Сэйбл вскинула голову: замечание попало в точку, больно ее задев.
— Тебе бы стоило влепить за это пощечину, Сальваторе Ваккарелло!
— Слава Богу, я вхожу в число твоих немногочисленных друзей, Сэйбл. С остальными ты так не церемонишься.
Выпустив эту стрелу, Сальваторе безмятежно принялся сдабривать специями только что нарезанное мясо. Он прекрасно знал, как обидчива Сэйбл, и старался, как мог, соткать для ее души защитный кокон. Нужно признать, это доставляло ему немалое удовольствие.
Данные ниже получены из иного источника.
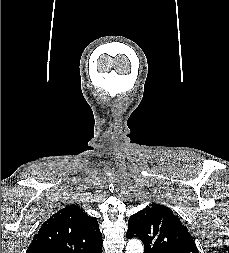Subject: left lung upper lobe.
Listing matches in <instances>:
<instances>
[{
	"label": "left lung upper lobe",
	"instance_id": "obj_1",
	"mask_svg": "<svg viewBox=\"0 0 229 253\" xmlns=\"http://www.w3.org/2000/svg\"><path fill=\"white\" fill-rule=\"evenodd\" d=\"M126 236L139 238L145 253H198L187 227L161 204H150L133 214Z\"/></svg>",
	"mask_w": 229,
	"mask_h": 253
}]
</instances>
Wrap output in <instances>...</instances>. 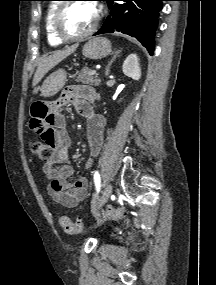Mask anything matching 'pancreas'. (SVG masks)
<instances>
[{
    "label": "pancreas",
    "mask_w": 216,
    "mask_h": 285,
    "mask_svg": "<svg viewBox=\"0 0 216 285\" xmlns=\"http://www.w3.org/2000/svg\"><path fill=\"white\" fill-rule=\"evenodd\" d=\"M91 70L88 69L87 67L83 68V70L80 73H77L75 75V81L77 83H83V84H90V85H95L98 86L101 82L99 76L97 74L95 75H89V72Z\"/></svg>",
    "instance_id": "cf45deb5"
}]
</instances>
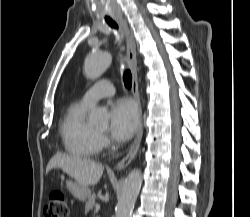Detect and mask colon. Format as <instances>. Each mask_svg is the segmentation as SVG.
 <instances>
[{
    "instance_id": "1",
    "label": "colon",
    "mask_w": 250,
    "mask_h": 217,
    "mask_svg": "<svg viewBox=\"0 0 250 217\" xmlns=\"http://www.w3.org/2000/svg\"><path fill=\"white\" fill-rule=\"evenodd\" d=\"M44 217H69V207L61 191H52L44 207Z\"/></svg>"
}]
</instances>
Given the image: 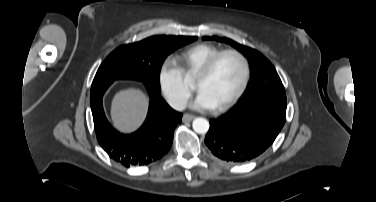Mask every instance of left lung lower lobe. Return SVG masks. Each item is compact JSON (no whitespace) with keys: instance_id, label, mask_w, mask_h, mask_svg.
Here are the masks:
<instances>
[{"instance_id":"1","label":"left lung lower lobe","mask_w":376,"mask_h":202,"mask_svg":"<svg viewBox=\"0 0 376 202\" xmlns=\"http://www.w3.org/2000/svg\"><path fill=\"white\" fill-rule=\"evenodd\" d=\"M287 104L259 98L239 104L233 111L210 120L205 144L228 162L241 163L262 154L271 146L286 120Z\"/></svg>"}]
</instances>
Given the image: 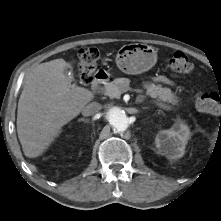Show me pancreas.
<instances>
[{
	"label": "pancreas",
	"mask_w": 221,
	"mask_h": 221,
	"mask_svg": "<svg viewBox=\"0 0 221 221\" xmlns=\"http://www.w3.org/2000/svg\"><path fill=\"white\" fill-rule=\"evenodd\" d=\"M130 80L127 78H116L112 82L107 83L103 87V93L111 98L119 97L122 93L129 90ZM146 94L157 101L164 103L166 108L173 109V107L167 105H178L179 98L168 87H162V85L151 84Z\"/></svg>",
	"instance_id": "1"
}]
</instances>
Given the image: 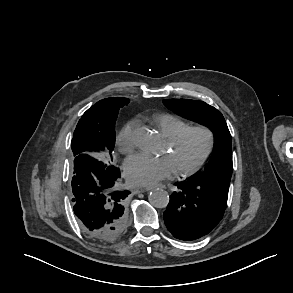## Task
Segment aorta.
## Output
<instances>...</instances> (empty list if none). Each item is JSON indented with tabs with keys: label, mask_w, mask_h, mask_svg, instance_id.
Here are the masks:
<instances>
[{
	"label": "aorta",
	"mask_w": 293,
	"mask_h": 293,
	"mask_svg": "<svg viewBox=\"0 0 293 293\" xmlns=\"http://www.w3.org/2000/svg\"><path fill=\"white\" fill-rule=\"evenodd\" d=\"M135 144L144 152H151L155 149L157 139L148 129H140L135 134ZM149 202L156 208H165L169 203V195L163 189H155L148 196Z\"/></svg>",
	"instance_id": "762f6f07"
}]
</instances>
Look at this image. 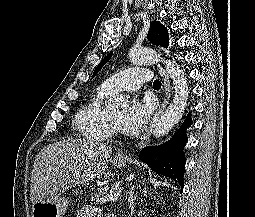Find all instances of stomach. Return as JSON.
<instances>
[{
  "instance_id": "1",
  "label": "stomach",
  "mask_w": 255,
  "mask_h": 217,
  "mask_svg": "<svg viewBox=\"0 0 255 217\" xmlns=\"http://www.w3.org/2000/svg\"><path fill=\"white\" fill-rule=\"evenodd\" d=\"M126 158L120 155L115 156L113 165L117 168H122L126 165ZM69 206V201L57 194L50 199H43L33 204L32 217H62Z\"/></svg>"
}]
</instances>
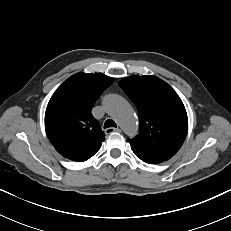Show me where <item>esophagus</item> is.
<instances>
[{"label":"esophagus","mask_w":231,"mask_h":231,"mask_svg":"<svg viewBox=\"0 0 231 231\" xmlns=\"http://www.w3.org/2000/svg\"><path fill=\"white\" fill-rule=\"evenodd\" d=\"M120 131L121 130L119 128H112V127L105 129L106 134H110L112 132H120Z\"/></svg>","instance_id":"obj_1"}]
</instances>
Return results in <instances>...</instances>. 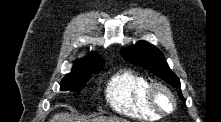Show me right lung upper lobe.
Instances as JSON below:
<instances>
[{
	"label": "right lung upper lobe",
	"instance_id": "obj_1",
	"mask_svg": "<svg viewBox=\"0 0 221 122\" xmlns=\"http://www.w3.org/2000/svg\"><path fill=\"white\" fill-rule=\"evenodd\" d=\"M104 62L94 53H90L88 57L81 60H76L72 71L67 75H77L94 71L100 67H103Z\"/></svg>",
	"mask_w": 221,
	"mask_h": 122
}]
</instances>
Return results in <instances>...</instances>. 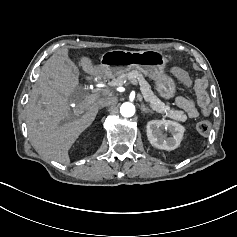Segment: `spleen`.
<instances>
[{
  "instance_id": "obj_1",
  "label": "spleen",
  "mask_w": 237,
  "mask_h": 237,
  "mask_svg": "<svg viewBox=\"0 0 237 237\" xmlns=\"http://www.w3.org/2000/svg\"><path fill=\"white\" fill-rule=\"evenodd\" d=\"M194 154H195V151L192 150V151H190V153L187 155V157L192 156V155H194Z\"/></svg>"
}]
</instances>
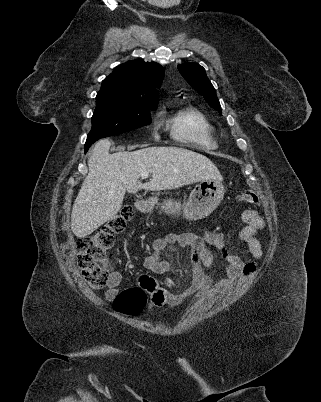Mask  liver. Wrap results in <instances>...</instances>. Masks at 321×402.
Segmentation results:
<instances>
[{"label":"liver","instance_id":"liver-1","mask_svg":"<svg viewBox=\"0 0 321 402\" xmlns=\"http://www.w3.org/2000/svg\"><path fill=\"white\" fill-rule=\"evenodd\" d=\"M111 142L98 141L88 160L89 173L82 183L71 213V230L78 238L93 233L116 216L124 195L141 189L170 190L222 176L206 156L180 147H146L109 154ZM152 175L138 181L141 173Z\"/></svg>","mask_w":321,"mask_h":402}]
</instances>
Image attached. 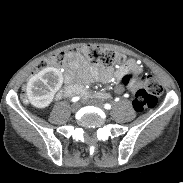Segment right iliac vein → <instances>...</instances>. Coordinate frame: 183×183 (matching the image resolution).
Segmentation results:
<instances>
[{"label":"right iliac vein","mask_w":183,"mask_h":183,"mask_svg":"<svg viewBox=\"0 0 183 183\" xmlns=\"http://www.w3.org/2000/svg\"><path fill=\"white\" fill-rule=\"evenodd\" d=\"M79 108H80V104H79V103H74V104L71 106V110H72L73 112L78 111Z\"/></svg>","instance_id":"63e3f726"}]
</instances>
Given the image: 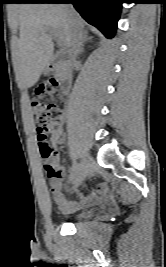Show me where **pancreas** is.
Returning a JSON list of instances; mask_svg holds the SVG:
<instances>
[{"mask_svg": "<svg viewBox=\"0 0 166 267\" xmlns=\"http://www.w3.org/2000/svg\"><path fill=\"white\" fill-rule=\"evenodd\" d=\"M66 67H67L66 63H65V62H62V63L60 64V66L58 67V69H57V74L59 75V74L61 73V71H62L63 69H65Z\"/></svg>", "mask_w": 166, "mask_h": 267, "instance_id": "1", "label": "pancreas"}]
</instances>
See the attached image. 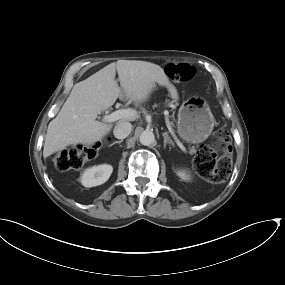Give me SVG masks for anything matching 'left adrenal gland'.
<instances>
[{
    "label": "left adrenal gland",
    "instance_id": "left-adrenal-gland-1",
    "mask_svg": "<svg viewBox=\"0 0 285 285\" xmlns=\"http://www.w3.org/2000/svg\"><path fill=\"white\" fill-rule=\"evenodd\" d=\"M162 135L164 137V148L166 147L167 144L174 146V142L168 137L166 133H163Z\"/></svg>",
    "mask_w": 285,
    "mask_h": 285
}]
</instances>
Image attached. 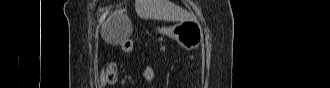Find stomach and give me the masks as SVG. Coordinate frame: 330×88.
<instances>
[{
    "label": "stomach",
    "mask_w": 330,
    "mask_h": 88,
    "mask_svg": "<svg viewBox=\"0 0 330 88\" xmlns=\"http://www.w3.org/2000/svg\"><path fill=\"white\" fill-rule=\"evenodd\" d=\"M168 35L185 49H194L203 39V31L196 21H183L168 29Z\"/></svg>",
    "instance_id": "obj_1"
}]
</instances>
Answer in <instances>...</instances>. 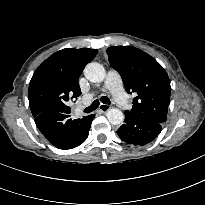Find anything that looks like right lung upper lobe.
Listing matches in <instances>:
<instances>
[{
	"mask_svg": "<svg viewBox=\"0 0 205 205\" xmlns=\"http://www.w3.org/2000/svg\"><path fill=\"white\" fill-rule=\"evenodd\" d=\"M97 50L62 49L47 58L33 74L29 85V105L34 117L44 111L69 114L68 101L81 94L78 79Z\"/></svg>",
	"mask_w": 205,
	"mask_h": 205,
	"instance_id": "obj_1",
	"label": "right lung upper lobe"
}]
</instances>
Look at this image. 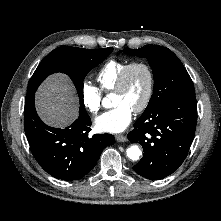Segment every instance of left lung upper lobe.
<instances>
[{
	"mask_svg": "<svg viewBox=\"0 0 221 221\" xmlns=\"http://www.w3.org/2000/svg\"><path fill=\"white\" fill-rule=\"evenodd\" d=\"M123 52L147 58L153 70V95L142 115L154 106L175 98L195 95L193 82L179 58L168 48L147 46L139 49H123Z\"/></svg>",
	"mask_w": 221,
	"mask_h": 221,
	"instance_id": "left-lung-upper-lobe-1",
	"label": "left lung upper lobe"
}]
</instances>
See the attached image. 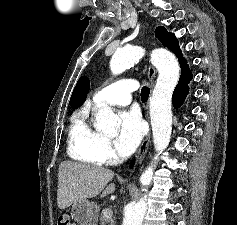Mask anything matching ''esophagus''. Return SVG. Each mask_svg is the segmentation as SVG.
Listing matches in <instances>:
<instances>
[{
  "label": "esophagus",
  "instance_id": "obj_1",
  "mask_svg": "<svg viewBox=\"0 0 237 225\" xmlns=\"http://www.w3.org/2000/svg\"><path fill=\"white\" fill-rule=\"evenodd\" d=\"M155 76H156L155 68L152 65H149L148 78H149V80L151 81L152 84L154 82ZM144 116H145V119L147 120V122H149L150 121L149 102H147L146 105L144 106ZM150 135H151V133H150V130H149L148 134L145 136V138L142 141V143L139 147V150L136 154V161H137L138 164H140L142 162V160L144 159V157H145V155L148 151L149 144H150Z\"/></svg>",
  "mask_w": 237,
  "mask_h": 225
}]
</instances>
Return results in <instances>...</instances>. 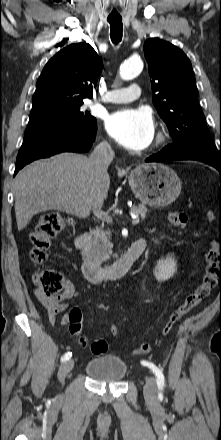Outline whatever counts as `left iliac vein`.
<instances>
[{"label":"left iliac vein","mask_w":221,"mask_h":440,"mask_svg":"<svg viewBox=\"0 0 221 440\" xmlns=\"http://www.w3.org/2000/svg\"><path fill=\"white\" fill-rule=\"evenodd\" d=\"M143 392L146 399L148 400L155 399L157 387H156V380L154 377L150 376L146 379Z\"/></svg>","instance_id":"4c4485c4"}]
</instances>
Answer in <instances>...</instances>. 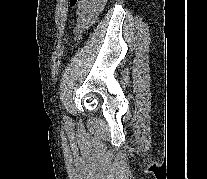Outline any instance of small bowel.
Segmentation results:
<instances>
[{
	"mask_svg": "<svg viewBox=\"0 0 207 179\" xmlns=\"http://www.w3.org/2000/svg\"><path fill=\"white\" fill-rule=\"evenodd\" d=\"M108 0H80L77 6V32L80 33L94 23Z\"/></svg>",
	"mask_w": 207,
	"mask_h": 179,
	"instance_id": "c3829d8e",
	"label": "small bowel"
}]
</instances>
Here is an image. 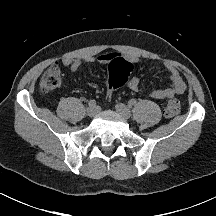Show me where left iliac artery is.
I'll return each instance as SVG.
<instances>
[{
	"label": "left iliac artery",
	"mask_w": 216,
	"mask_h": 216,
	"mask_svg": "<svg viewBox=\"0 0 216 216\" xmlns=\"http://www.w3.org/2000/svg\"><path fill=\"white\" fill-rule=\"evenodd\" d=\"M128 103H129L130 106L135 105L136 100L135 99H130Z\"/></svg>",
	"instance_id": "44dca946"
}]
</instances>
Стоя спиной к девушке и по очереди опуская ломти в шипящее масло, он размышлял о том, как необходимо ей снова и снова слышать, что ее жизнь не такая уж бесполезная.
— Так чего же ты хочешь от меня, cara mia? Чтобы я… как это… побрюзжал с тобой на пару?
— Я никогда не брюзжу!
— Да, конечно. Ты дуешься, ты сердишься, ты… — Несколько оттаяв, он бросил короткий взгляд через плечо и неожиданно добавил:
— Ты очень помогаешь мне, Сабелла.
— Перестань, Сальваторе! — Девушка отмахнулась от похвалы. — Я просто играю в твоей кухне, как девочки играют с куклами. Но ты… ты не просто главный повар. Ты — мастер. У тебя золотые руки.
— Когда мы познакомились, ты думала иначе.
— Неужели нужно раз за разом напоминать мне… — Сэйбл повела плечами, от чего жемчужины на ее наряде матово замерцали. — Впрочем, у тебя есть на это право. Наверное, я не должна забывать о том, какой была. Да я и не забуду.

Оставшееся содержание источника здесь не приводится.